_DATASET RECORDS_
[Start of Attachment]

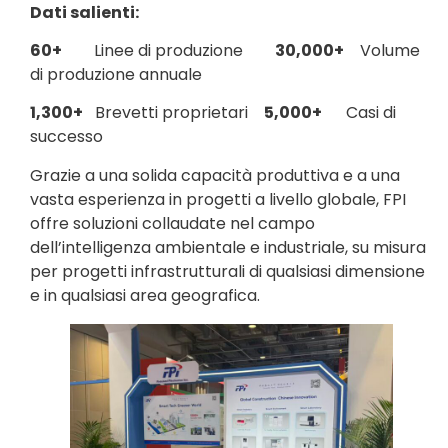
Dati salienti:
60+
Linee di produzione
30,000+
Volume
di produzione annuale
1,300+
Brevetti proprietari
5,000+
Casi di
successo
Grazie a una solida capacità produttiva e a una
vasta esperienza in progetti a livello globale, FPI
offre soluzioni collaudate nel campo
dell’intelligenza ambientale e industriale, su misura
per progetti infrastrutturali di qualsiasi dimensione
e in qualsiasi area geografica.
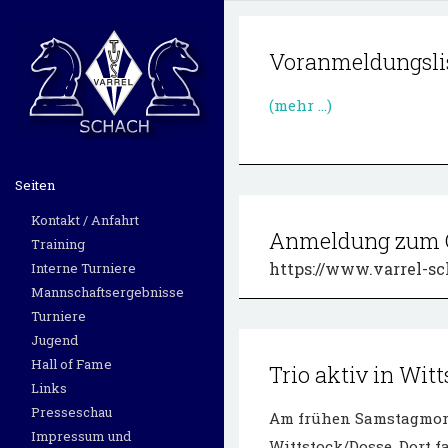
Voranmeldungslis
(mehr …)
Seiten
Kontakt / Anfahrt
Anmeldung zum Q
Training
https://www.varrel-s
Interne Turniere
Mannschaftsergebnisse
Turniere
Jugend
Hall of Fame
Trio aktiv in Wit
Links
Presseschau
Am frühen Samstagmorg
Impressum und
Wittstock/Dosse. Dort f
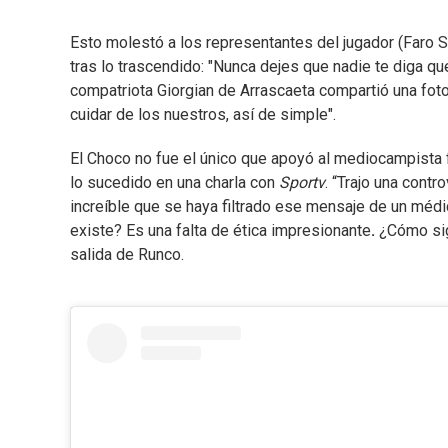
Esto molestó a los representantes del jugador (Faro Sp
tras lo trascendido: "Nunca dejes que nadie te diga q
compatriota Giorgian de Arrascaeta compartió una fot
cuidar de los nuestros, así de simple".
El Choco no fue el único que apoyó al mediocampista
lo sucedido en una charla con
Sportv
. “Trajo una cont
increíble que se haya filtrado ese mensaje de un médi
existe? Es una falta de ética impresionante
.
¿Cómo sig
salida de Runco.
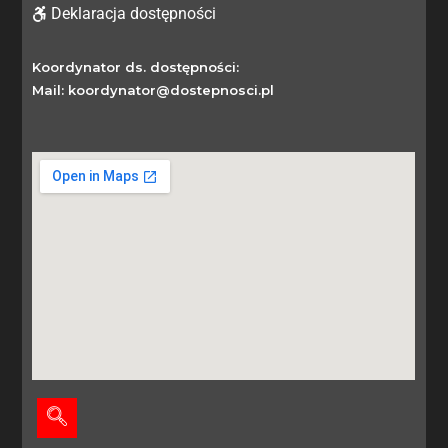
Deklaracja dostępności
Koordynator ds. dostępności:
Mail: koordynator@dostepnosci.pl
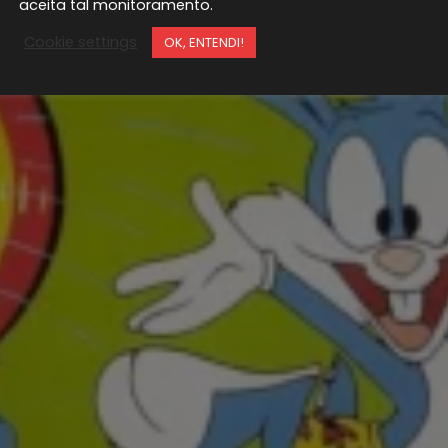
aceita tal monitoramento.
Cookie settings
OK, ENTENDI!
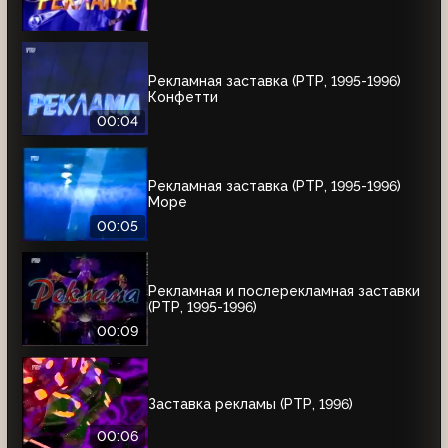
Рекламная заставка (РТР, 1995-1996)
Конфетти
00:04
Рекламная заставка (РТР, 1995-1996)
Море
00:05
Рекламная и послерекламная заставки
(РТР, 1995-1996)
00:09
Заставка рекламы (РТР, 1996)
00:06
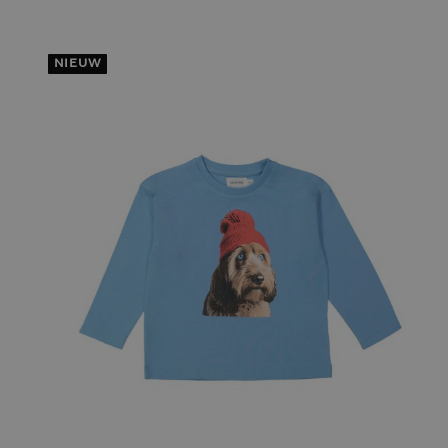
NIEUW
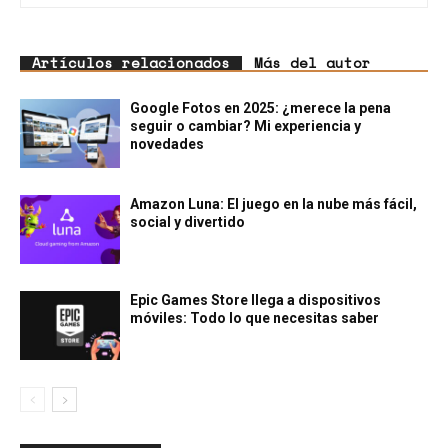
Artículos relacionados
Más del autor
Google Fotos en 2025: ¿merece la pena
seguir o cambiar? Mi experiencia y
novedades
Amazon Luna: El juego en la nube más fácil,
social y divertido
Epic Games Store llega a dispositivos
móviles: Todo lo que necesitas saber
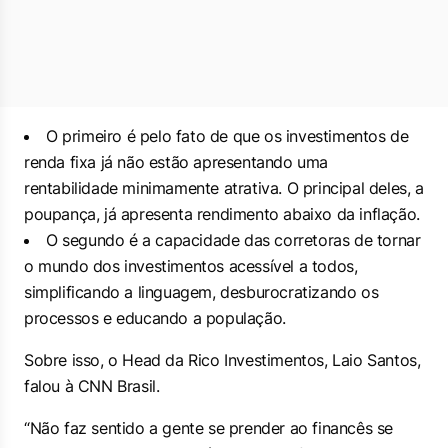
O primeiro é pelo fato de que os investimentos de
renda fixa já não estão apresentando uma
rentabilidade minimamente atrativa. O principal deles, a
poupança, já apresenta rendimento abaixo da inflação.
O segundo é a capacidade das corretoras de tornar
o mundo dos investimentos acessível a todos,
simplificando a linguagem, desburocratizando os
processos e educando a população.
Sobre isso, o Head da Rico Investimentos, Laio Santos,
falou à CNN Brasil.
“
Não faz sentido a gente se prender ao financês se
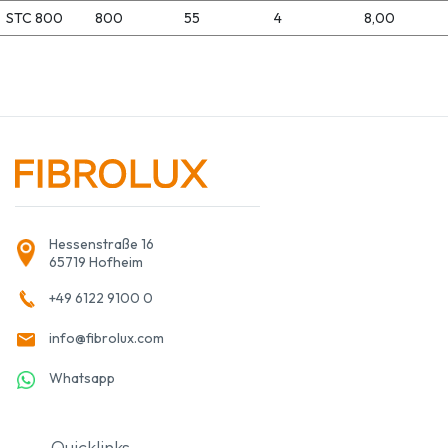
STC 800
800
55
4
8,00
Hessenstraße 16
65719 Hofheim
+49 6122 9100 0
info@fibrolux.com
Whatsapp
Quicklinks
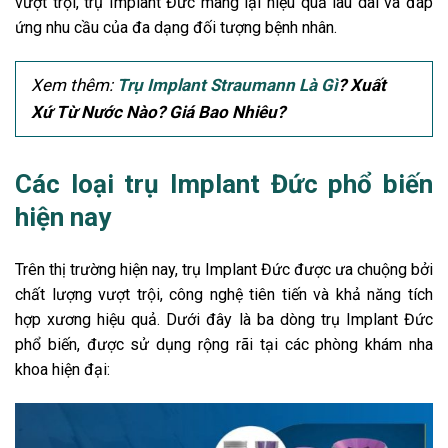
vượt trội, trụ Implant Đức mang lại hiệu quả lâu dài và đáp
ứng nhu cầu của đa dạng đối tượng bệnh nhân.
Xem thêm:
Trụ Implant Straumann Là Gì
? Xuất
Xứ Từ Nước Nào? Giá Bao Nhiêu?
Các loại trụ Implant Đức phổ biến
hiện nay
Trên thị trường hiện nay, trụ Implant Đức được ưa chuộng bởi
chất lượng vượt trội, công nghệ tiên tiến và khả năng tích
hợp xương hiệu quả. Dưới đây là ba dòng trụ Implant Đức
phổ biến, được sử dụng rộng rãi tại các phòng khám nha
khoa hiện đại:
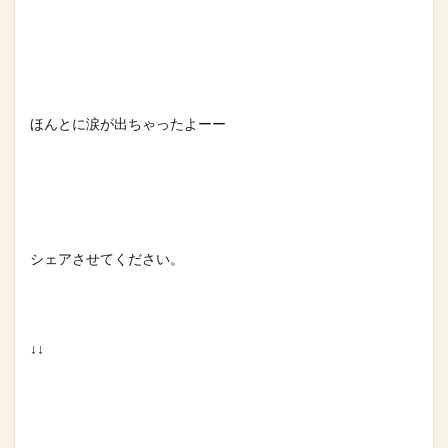
ほんとに涙が出ちゃったよーー⁡
シェアさせてください。⁡
↓↓⁡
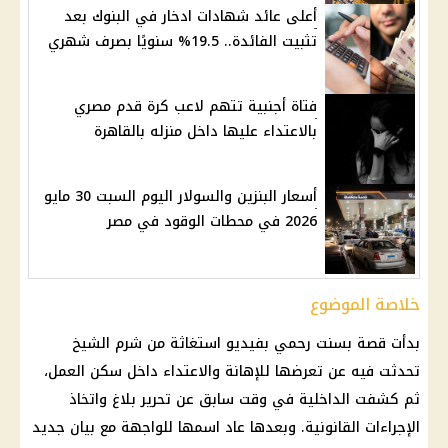
أعلى عائد شهادات ادخار في البنوك بعد
تثبيت الفائدة.. 19.5% سنويًا بصرف شهري
فتاة أجنبية تتهم لاعب كرة قدم مصري
بالاعتداء عليها داخل منزله بالقاهرة
أسعار البنزين والسولار اليوم السبت 30 مايو
2026 في محطات الوقود في مصر
خلاصة الموضوع
بدأت قصة بسنت رحمي بفيديو استغاثة من شرم الشيخ
تحدثت فيه عن تعرضها للإهانة والاعتداء داخل سكن العمل،
ثم كشفت
الداخلية
في وقت سابق عن تحرير بلاغ واتخاذ
الإجراءات القانونية. وبعدها عاد اسمها للواجهة مع بيان جديد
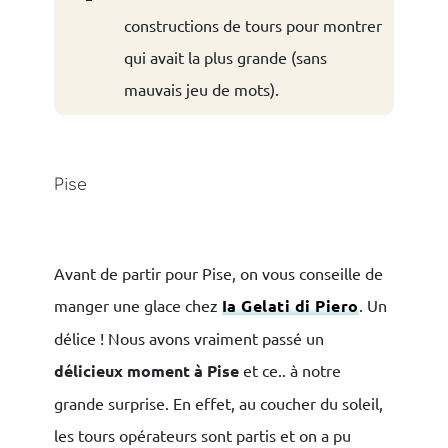
constructions de tours pour montrer
qui avait la plus grande (sans
mauvais jeu de mots).
Pise
Avant de partir pour Pise, on vous conseille de
manger une glace chez
Ia Gelati di Piero
. Un
délice !
Nous avons vraiment passé un
délicieux moment à Pise
et ce.. à notre
grande surprise. En effet, au coucher du soleil,
les tours opérateurs sont partis et on a pu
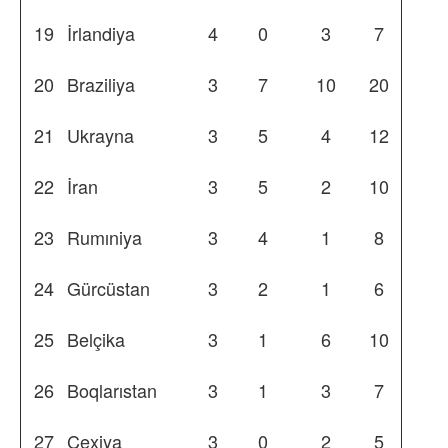
19
İrlandiya
4
0
3
7
20
Braziliya
3
7
10
20
21
Ukrayna
3
5
4
12
22
İran
3
5
2
10
23
Rumıniya
3
4
1
8
24
Gürcüstan
3
2
1
6
25
Belçika
3
1
6
10
26
Boqlarıstan
3
1
3
7
27
Çexiya
3
0
2
5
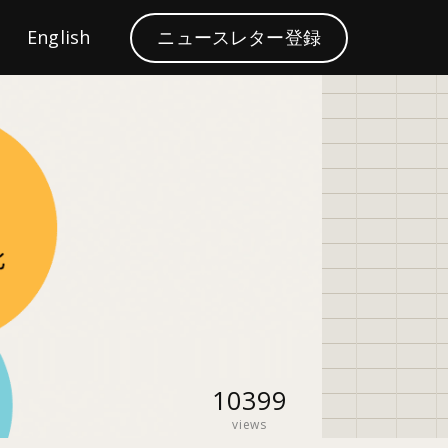
S
English
ニュースレター登録
ブランディング
e
a
r
c
h
10399
views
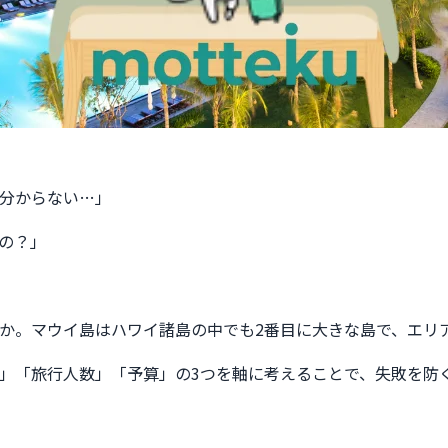
分からない…」
の？」
か。マウイ島はハワイ諸島の中でも2番目に大きな島で、エリ
」「旅行人数」「予算」の3つを軸に考えることで、失敗を防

[End of Attachment]

_TASK TO CARRY OUT_
In full and without changes, repeat the listing above, but not its pictures.

_WRITTEN ANSWER_
Dati salienti:
60+
Linee di produzione
30,000+
Volume
di produzione annuale
1,300+
Brevetti proprietari
5,000+
Casi di
successo
Grazie a una solida capacità produttiva e a una
vasta esperienza in progetti a livello globale, FPI
offre soluzioni collaudate nel campo
dell’intelligenza ambientale e industriale, su misura
per progetti infrastrutturali di qualsiasi dimensione
e in qualsiasi area geografica.
Voranmeldungslis
(mehr …)
Seiten
Kontakt / Anfahrt
Anmeldung zum Q
Training
https://www.varrel-s
Interne Turniere
Mannschaftsergebnisse
Turniere
Jugend
Hall of Fame
Trio aktiv in Wit
Links
Presseschau
Am frühen Samstagmorg
Impressum und
Wittstock/Dosse. Dort f
Esto molestó a los representantes del jugador (Faro Sp
tras lo trascendido: "Nunca dejes que nadie te diga q
compatriota Giorgian de Arrascaeta compartió una fot
cuidar de los nuestros, así de simple".
El Choco no fue el único que apoyó al mediocampista
lo sucedido en una charla con
Sportv
. “Trajo una cont
increíble que se haya filtrado ese mensaje de un médi
existe? Es una falta de ética impresionante
.
¿Cómo sig
salida de Runco.
Deklaracja dostępności
Koordynator ds. dostępności:
Mail: koordynator@dostepnosci.pl
aceita tal monitoramento.
Cookie settings
OK, ENTENDI!
Рекламная заставка (РТР, 1995-1996)
Конфетти
00:04
Рекламная заставка (РТР, 1995-1996)
Море
00:05
Рекламная и послерекламная заставки
(РТР, 1995-1996)
00:09
Заставка рекламы (РТР, 1996)
00:06
NIEUW
Artículos relacionados
Más del autor
Google Fotos en 2025: ¿merece la pena
seguir o cambiar? Mi experiencia y
novedades
Amazon Luna: El juego en la nube más fácil,
social y divertido
Epic Games Store llega a dispositivos
móviles: Todo lo que necesitas saber
O primeiro é pelo fato de que os investimentos de
renda fixa já não estão apresentando uma
rentabilidade minimamente atrativa. O principal deles, a
poupança, já apresenta rendimento abaixo da inflação.
O segundo é a capacidade das corretoras de tornar
o mundo dos investimentos acessível a todos,
simplificando a linguagem, desburocratizando os
processos e educando a população.
Sobre isso, o Head da Rico Investimentos, Laio Santos,
falou à CNN Brasil.
“
Não faz sentido a gente se prender ao financês se
STC 800
800
55
4
8,00
Hessenstraße 16
65719 Hofheim
+49 6122 9100 0
info@fibrolux.com
Whatsapp
Quicklinks
vượt trội, trụ Implant Đức mang lại hiệu quả lâu dài và đáp
ứng nhu cầu của đa dạng đối tượng bệnh nhân.
Xem thêm:
Trụ Implant Straumann Là Gì
? Xuất
Xứ Từ Nước Nào? Giá Bao Nhiêu?
Các loại trụ Implant Đức phổ biến
hiện nay
Trên thị trường hiện nay, trụ Implant Đức được ưa chuộng bởi
chất lượng vượt trội, công nghệ tiên tiến và khả năng tích
hợp xương hiệu quả. Dưới đây là ba dòng trụ Implant Đức
phổ biến, được sử dụng rộng rãi tại các phòng khám nha
khoa hiện đại:
ほんとに涙が出ちゃったよーー⁡
シェアさせてください。⁡
↓↓⁡
أعلى عائد شهادات ادخار في البنوك بعد
تثبيت الفائدة.. 19.5% سنويًا بصرف شهري
فتاة أجنبية تتهم لاعب كرة قدم مصري
بالاعتداء عليها داخل منزله بالقاهرة
أسعار البنزين والسولار اليوم السبت 30 مايو
2026 في محطات الوقود في مصر
خلاصة الموضوع
بدأت قصة بسنت رحمي بفيديو استغاثة من شرم الشيخ
تحدثت فيه عن تعرضها للإهانة والاعتداء داخل سكن العمل،
ثم كشفت
الداخلية
في وقت سابق عن تحرير بلاغ واتخاذ
الإجراءات القانونية. وبعدها عاد اسمها للواجهة مع بيان جديد
constructions de tours pour montrer
qui avait la plus grande (sans
mauvais jeu de mots).
Pise
Avant de partir pour Pise, on vous conseille de
manger une glace chez
Ia Gelati di Piero
. Un
délice !
Nous avons vraiment passé un
délicieux moment à Pise
et ce.. à notre
grande surprise. En effet, au coucher du soleil,
les tours opérateurs sont partis et on a pu
19
İrlandiya
4
0
3
7
20
Braziliya
3
7
10
20
21
Ukrayna
3
5
4
12
22
İran
3
5
2
10
23
Rumıniya
3
4
1
8
24
Gürcüstan
3
2
1
6
25
Belçika
3
1
6
10
26
Boqlarıstan
3
1
3
7
27
Çexiya
3
0
2
5
S
English
ニュースレター登録
ブランディング
e
a
r
c
h
10399
views
分からない…」
の？」
か。マウイ島はハワイ諸島の中でも2番目に大きな島で、エリ
」「旅行人数」「予算」の3つを軸に考えることで、失敗を防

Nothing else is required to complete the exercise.